What are some different statements that were said?

When these brothers were asked to give their definition of intimacy and what comes to mind, this is what was conveyed, “Love and the action of showing someone love, caring, connecting emotionally and physically”, was one level of intimacy that was expressed. Others expressed, “Communication on a deeper and more personal level outside of a social atmosphere, and to make your mate feel wanted and needed as to project love more so than lust”, “Intimacy is to be compassionate”, “It means building a strong friendship by eliminating intimidation”, “Intimacy is sharing oneself spiritually, intellectually and physically. It is developing the nurturing nature of a relationship”, “Intimacy is the mental stimulation of the man and woman together; the thing that takes place before the bedroom action”, “The ability of a man and woman to elevate one another beyond sex”, “Trust, openness, honesty, and vulnerability”, “When you and your mate share a closeness that is unique to any other relationship”, and “When ones soul is being satisfied”.

When they were asked about how society defines intimacy as it relates to masculinity, they responded that society defines intimacy as being “weak” and that men are not suppose to “feel”. These brothers also stated that society promotes masculinity in only the sexual sense.
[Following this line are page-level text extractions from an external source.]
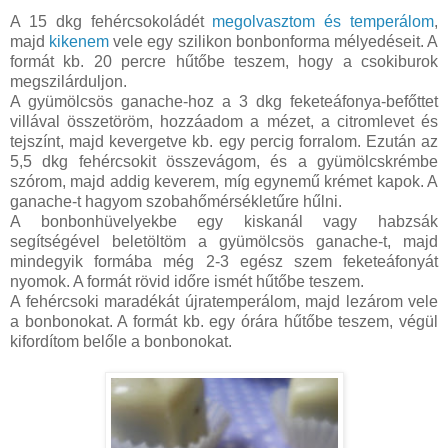
A 15 dkg fehércsokoládét
megolvasztom és temperálom
,
majd
kikenem
vele egy szilikon bonbonforma mélyedéseit. A
formát kb. 20 percre hűtőbe teszem, hogy a csokiburok
megszilárduljon.
A gyümölcsös ganache-hoz a 3 dkg feketeáfonya-befőttet
villával összetöröm, hozzáadom a mézet, a citromlevet és
tejszínt, majd kevergetve kb. egy percig forralom. Ezután az
5,5 dkg fehércsokit összevágom, és a gyümölcskrémbe
szórom, majd addig keverem, míg egynemű krémet kapok. A
ganache-t hagyom szobahőmérsékletűre hűlni.
A bonbonhüvelyekbe egy kiskanál vagy habzsák
segítségével beletöltöm a gyümölcsös ganache-t, majd
mindegyik formába még 2-3 egész szem feketeáfonyát
nyomok. A formát rövid időre ismét hűtőbe teszem.
A fehércsoki maradékát újratemperálom, majd lezárom vele
a bonbonokat. A formát kb. egy órára hűtőbe teszem, végül
kifordítom belőle a bonbonokat.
They stated that society sabotages relationships by emasculating the Black man and degrading the Black woman to be a sexual tool.

When they were asked about their past relationships that didn’t go well and the anxieties that they may have as a result, they stated that they need to feel as sense of safety and loyalty. They stated that their devotion to women is earned through her patience and understanding of him as a Black man and not what the world believes he is or should be.

Anything else you want to add?

For the record I would like to say that I only knew a few of these brothers personally in terms of being around them on a weekly basis. However, the majority of the participants lived in other cities and states, and I didn’t know them. A few of the participants responded to an update I posted online and volunteered to be a part of this study. These men were not hand-picked, nor did I exclude willing participants to project an illusion of “good men”…they are a reality. These results are authentic and rich with wisdom and guidance for not only Black women but for Black men all over who may feel unsure about what it means to be a Black man here in America. I pray that they too not join with the world in rejecting such Godly attributes, but that they now feel encouraged to embrace the side of themselves that is ultimately the Source of their Power.